Elle réduit ensuite l'aléa. En s'engageant par étapes, le repreneur découvre l'entreprise de l'intérieur avant de renforcer sa position. Il valide ses hypothèses, mesure la réalité de l'exploitation et ajuste sa trajectoire. Le cédant, de son côté, accompagne la transition et observe la capacité du repreneur à s'inscrire dans la durée.
La montée progressive transforme la reprise en un chemin partagé, où chaque étape confirme la précédente avant d'engager la suivante.
Cette approche par paliers atténue le risque pour les deux parties. Elle laisse le temps à la confiance de s'installer, aux résultats de se confirmer et au financement de se déployer au rythme de la performance plutôt que sur la seule foi de projections initiales.
Aligner les intérêts cédant-repreneur
Le cœur d'un WIBO réussi réside dans l'alignement des intérêts. Tant que le cédant conserve une part du capital, il demeure partie prenante de la réussite de l'entreprise. Sa présence au capital le maintient concerné par les résultats, ce qui sécurise la période de transition et favorise la transmission réelle du savoir-faire et des relations clés.
Cet alignement se construit autour de quelques principes.
- Une trajectoire de montée au capital clairement définie et partagée dès l'origine.
- Un partage des responsabilités qui évolue à mesure que le repreneur prend ses marques.
- Une transmission organisée du réseau, des savoir-faire et de la culture de l'entreprise.
---------------
• **Consignes**:
1. Dans le texte à analyser, relevez tous les principes autour desquels se construit l'alignement des intérêts entre le cédant et le repreneur.
2. D'après le texte à analyser, qu'est-ce qui maintient le cédant concerné par les résultats de l'entreprise ?

• **Informations sources**:
---------------
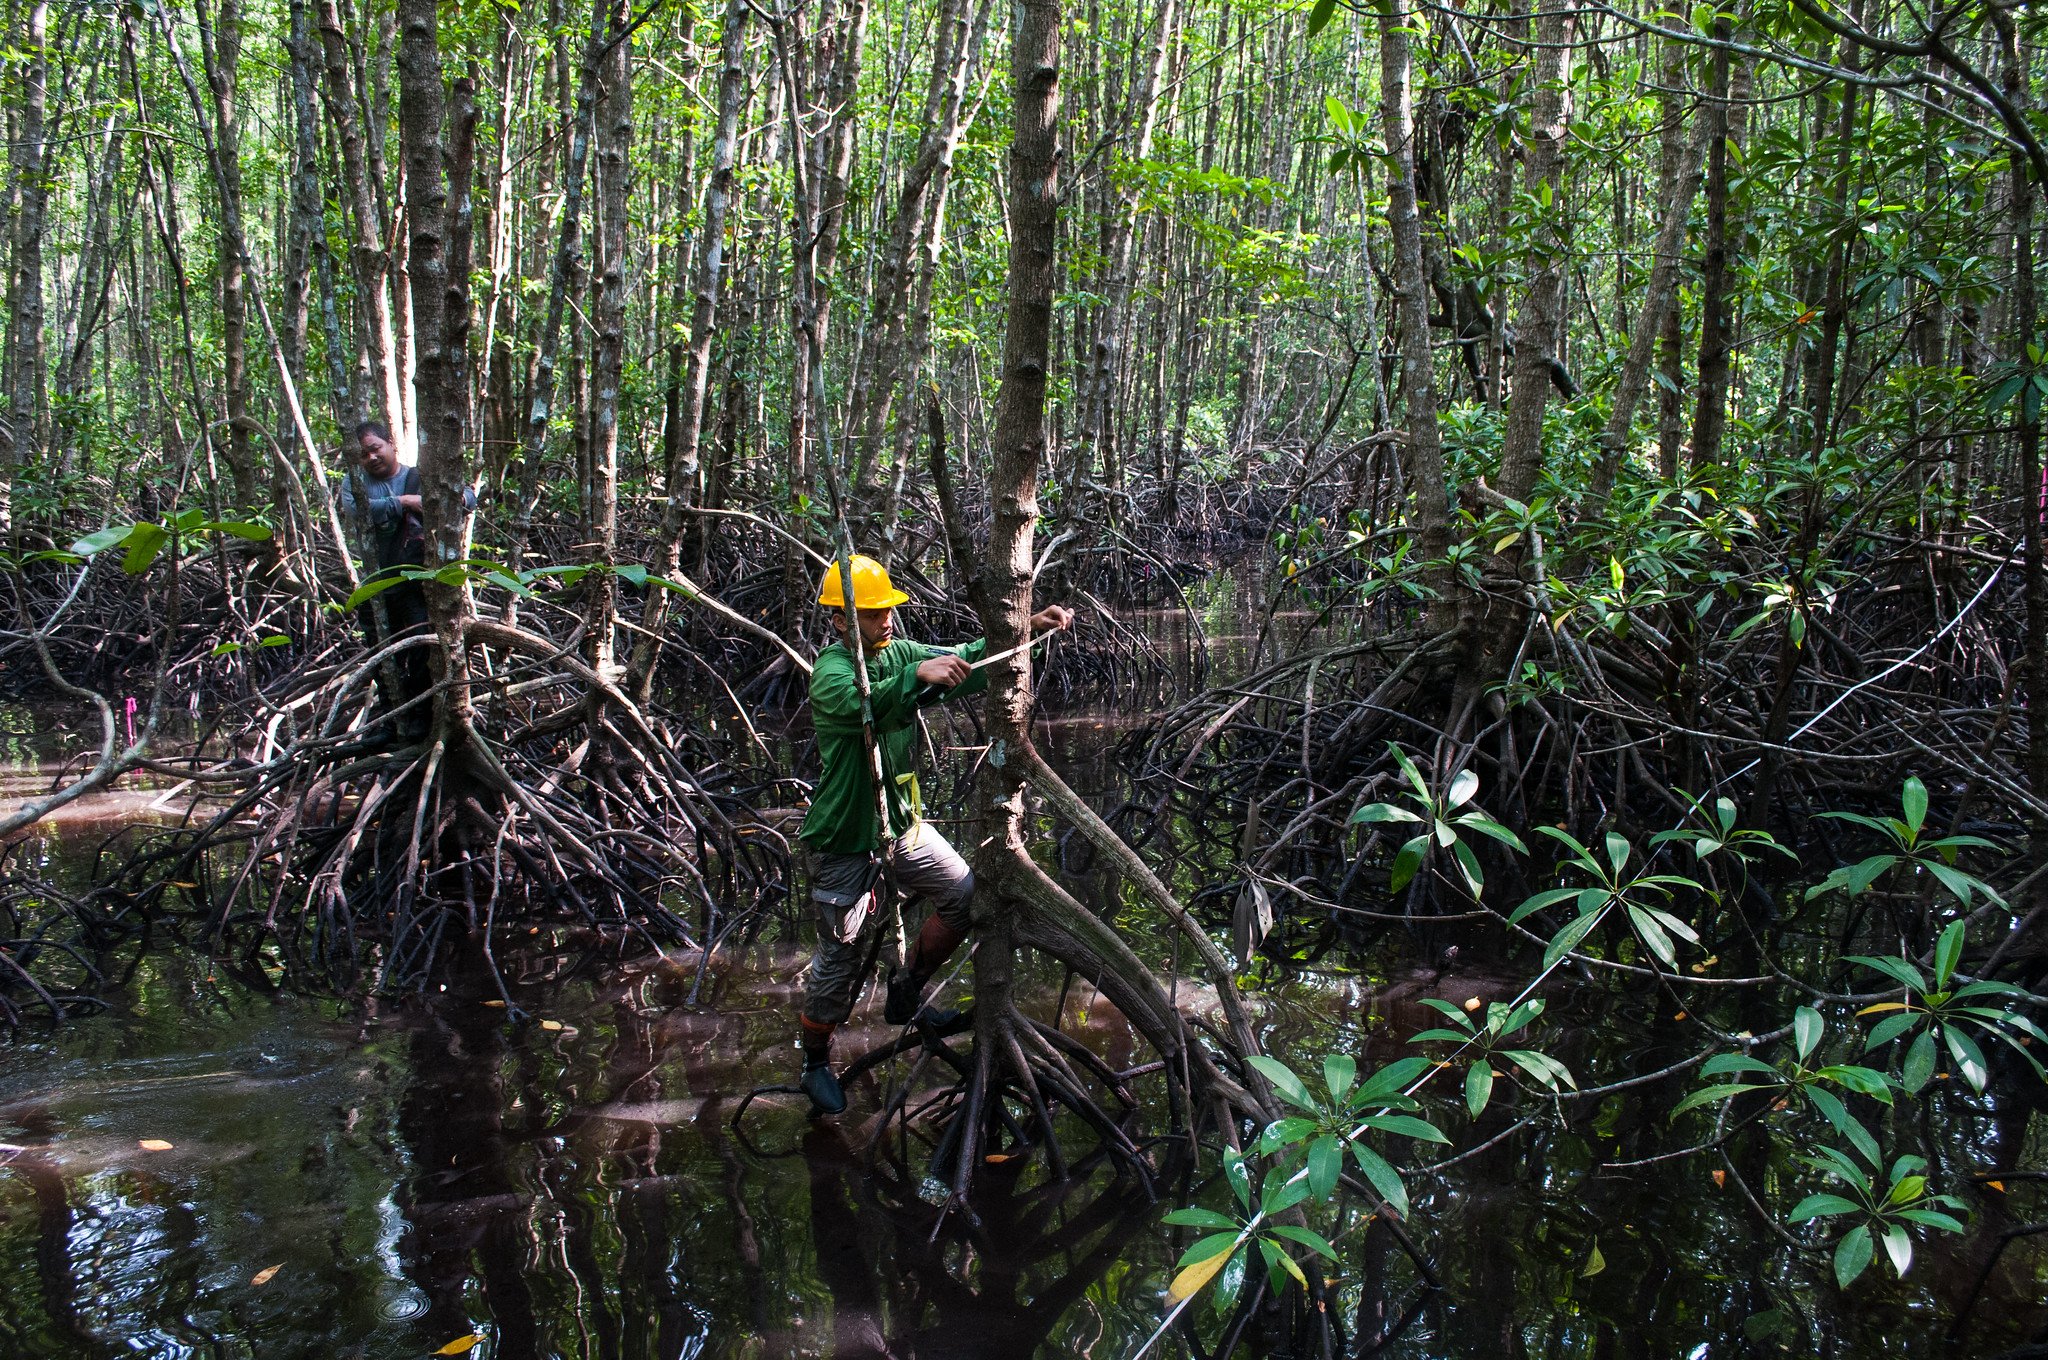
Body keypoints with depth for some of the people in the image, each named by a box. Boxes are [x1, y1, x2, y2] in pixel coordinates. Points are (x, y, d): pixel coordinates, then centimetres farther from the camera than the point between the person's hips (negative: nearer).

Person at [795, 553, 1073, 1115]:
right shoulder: (830, 672, -21)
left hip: (902, 824, 7)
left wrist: (1027, 628, -16)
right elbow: (862, 704, -42)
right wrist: (918, 674, -57)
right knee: (842, 960, 1)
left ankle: (905, 996, 25)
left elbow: (966, 664, -3)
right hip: (846, 842, -7)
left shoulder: (898, 652, 2)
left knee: (965, 896, 5)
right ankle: (815, 1065, 23)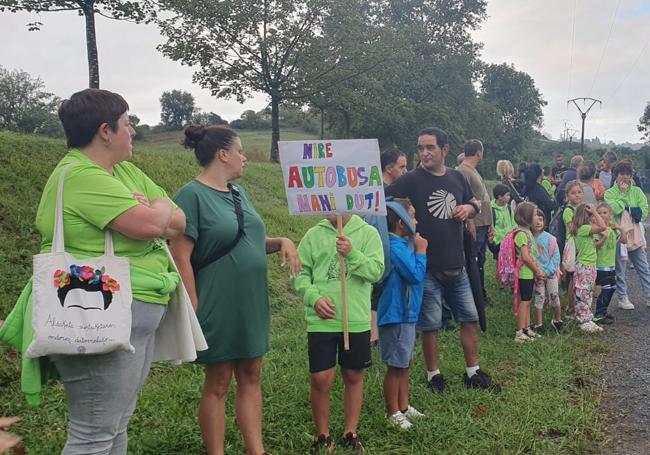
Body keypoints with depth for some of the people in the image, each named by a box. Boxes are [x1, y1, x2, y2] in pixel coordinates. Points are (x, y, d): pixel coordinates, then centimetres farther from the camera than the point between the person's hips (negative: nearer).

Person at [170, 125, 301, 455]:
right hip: (219, 306, -7)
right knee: (218, 383, 5)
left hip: (251, 304, 8)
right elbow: (180, 257, -17)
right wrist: (194, 309, -18)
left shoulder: (237, 193, 11)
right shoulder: (192, 195, -14)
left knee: (250, 377, 12)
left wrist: (281, 241, 2)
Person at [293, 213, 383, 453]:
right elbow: (300, 273, 3)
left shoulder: (368, 233, 0)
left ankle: (350, 433, 30)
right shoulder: (313, 235, 3)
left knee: (353, 376, 13)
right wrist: (314, 298, -13)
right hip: (321, 321, 0)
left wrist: (352, 253, -23)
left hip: (357, 320, 0)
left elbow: (376, 271, -9)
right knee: (321, 379, 0)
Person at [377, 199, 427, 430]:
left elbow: (414, 274, 14)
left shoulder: (404, 244, 8)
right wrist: (421, 251, -14)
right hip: (396, 315, -10)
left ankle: (403, 406, 31)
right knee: (396, 366, 3)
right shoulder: (395, 247, -21)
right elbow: (416, 275, -24)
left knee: (404, 364, 19)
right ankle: (393, 412, 16)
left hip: (407, 313, 10)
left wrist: (418, 249, 3)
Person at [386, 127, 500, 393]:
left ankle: (473, 373, 28)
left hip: (456, 266, 5)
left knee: (470, 319, 13)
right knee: (430, 325, 6)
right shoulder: (411, 180, -10)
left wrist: (469, 208, -1)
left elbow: (473, 203, 22)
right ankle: (433, 376, 24)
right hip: (427, 268, -5)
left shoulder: (456, 178, 6)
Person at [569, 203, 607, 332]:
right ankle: (583, 321, 3)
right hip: (584, 267, -10)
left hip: (590, 266, 10)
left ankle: (586, 320, 24)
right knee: (583, 295, -3)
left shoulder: (586, 229, 12)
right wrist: (594, 212, -20)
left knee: (587, 295, 16)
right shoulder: (583, 228, -19)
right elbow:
---------------
• **Réponses**:
1.
- Une trajectoire de montée au capital clairement définie et partagée dès l'origine.
- Un partage des responsabilités qui évolue à mesure que le repreneur prend ses marques.
- Une transmission organisée du réseau, des savoir-faire et de la culture de l'entreprise.

2. C'est sa présence au capital.